New vulnerabilities in the Oracle's Java Runtime Environment (JRE) have been recently discovered in the wild (first vulnerability originally reported by Fireeye, the second described by Esteban Guillardoy). The vulnerabilities targets newest version of JRE (1.7) and even with the latest update (JRE 1.7 update 6) your machine is in danger and easily exploitable. According to the Oracle’s patching cycle the patch is out of sight. So scary and Java again! But it is even worse!
The most successful exploit kit has quickly adopted these bugs which was predicted by the Brian Krebs earlier. So, all the current Blackhole campaigns use these exploits in order to infect victims. In addition, the exploitation is confirmed to work using Internet Explorer, Firefox, Opera, Google Chrome and also Safari on multiple platforms including Windows, Linux and MacOS.

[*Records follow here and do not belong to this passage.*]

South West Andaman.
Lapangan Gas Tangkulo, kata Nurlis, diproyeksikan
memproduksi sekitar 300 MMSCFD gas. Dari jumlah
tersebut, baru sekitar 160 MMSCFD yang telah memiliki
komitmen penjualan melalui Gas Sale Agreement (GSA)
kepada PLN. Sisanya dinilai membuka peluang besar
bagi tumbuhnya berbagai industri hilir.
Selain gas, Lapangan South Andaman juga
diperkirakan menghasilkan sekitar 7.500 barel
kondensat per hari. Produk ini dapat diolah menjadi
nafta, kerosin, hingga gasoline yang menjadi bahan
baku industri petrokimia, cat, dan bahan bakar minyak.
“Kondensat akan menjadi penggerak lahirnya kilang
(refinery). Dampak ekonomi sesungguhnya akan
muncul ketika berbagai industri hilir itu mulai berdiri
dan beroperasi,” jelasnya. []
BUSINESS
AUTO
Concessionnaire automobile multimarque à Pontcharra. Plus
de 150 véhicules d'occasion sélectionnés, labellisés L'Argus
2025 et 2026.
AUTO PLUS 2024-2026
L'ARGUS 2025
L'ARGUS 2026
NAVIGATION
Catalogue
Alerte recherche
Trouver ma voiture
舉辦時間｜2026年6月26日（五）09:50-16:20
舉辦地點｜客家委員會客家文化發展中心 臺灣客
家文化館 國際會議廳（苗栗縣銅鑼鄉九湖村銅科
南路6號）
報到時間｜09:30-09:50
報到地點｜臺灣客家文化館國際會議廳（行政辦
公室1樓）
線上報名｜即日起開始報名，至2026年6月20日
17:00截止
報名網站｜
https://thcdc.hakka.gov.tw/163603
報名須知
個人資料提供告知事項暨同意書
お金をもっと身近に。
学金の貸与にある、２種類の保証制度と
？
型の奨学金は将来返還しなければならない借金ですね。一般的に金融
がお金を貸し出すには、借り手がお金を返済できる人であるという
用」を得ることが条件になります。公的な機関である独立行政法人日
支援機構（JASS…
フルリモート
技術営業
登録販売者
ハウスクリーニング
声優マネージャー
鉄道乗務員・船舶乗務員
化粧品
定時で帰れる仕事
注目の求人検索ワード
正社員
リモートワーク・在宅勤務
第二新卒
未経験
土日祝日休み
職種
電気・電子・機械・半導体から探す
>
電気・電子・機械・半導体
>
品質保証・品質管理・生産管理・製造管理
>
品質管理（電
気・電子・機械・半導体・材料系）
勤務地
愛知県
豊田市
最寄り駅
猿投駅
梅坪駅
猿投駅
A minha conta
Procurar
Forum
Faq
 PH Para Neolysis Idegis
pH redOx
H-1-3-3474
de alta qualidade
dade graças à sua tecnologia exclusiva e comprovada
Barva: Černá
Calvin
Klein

Do you really think this can't be worse? Oracle knew about these (and also other) vulnerabilities since April according to the Adam Gowdiak, the founder and CEO of Polish security firm Security Explorations.
The blackhole exploit kit was the first, but not the last! We have also identified other exploit kit adopting this exploitation in the wild and others would follow soon, for sure. The Nuclear Pack exploit kit added support for successful exploitation of the latest JRE vulnerability. Interestingly both mentioned packs use the same principle and serve two latest Java vulnerabilities (CVE-2012-1723 and CVE-2012-4681) together inside one single jar file. This allows attacker to attack all environments (up to JRE 1.6 and JRE 1.7) with just one applet tag included inside the landing page of the proposed exploit kit.
The newly discovered adoption uses slightly bigger obfuscation in comparison to the Blackhole or also in comparison to the original exploit found in the wild. The random numeric and string constants used in the code just try to confuse detection engines and make the exploit undetected. Also all important string constants are encoded in this variant. The overall detection might be seen on virustotal.
We will see more sophisticated hiding techniques in the following weeks as the main achievement for the Black Hats would be totally undetected sample by the all AV’s around. We will thwart theirs plans by releasing generic detections and using behavioral and dynamical detection mechanisms – we will simply do the best to protect our users. However, I would suggest removing the JRE if possible or at least turning it off in all your browsers. Please follow Brian Krebs notes on how to unplug the Java from your browser.
We will hopefully see appropriate steps taken by the Oracle resulting in the patch in the next few days - the patch should be already done according to the time Oracle has known about this problem.
Just as an addition, similar story has been released few moments before publishing this article: Sakura exploit kit is just about to adopt the new vulnerability.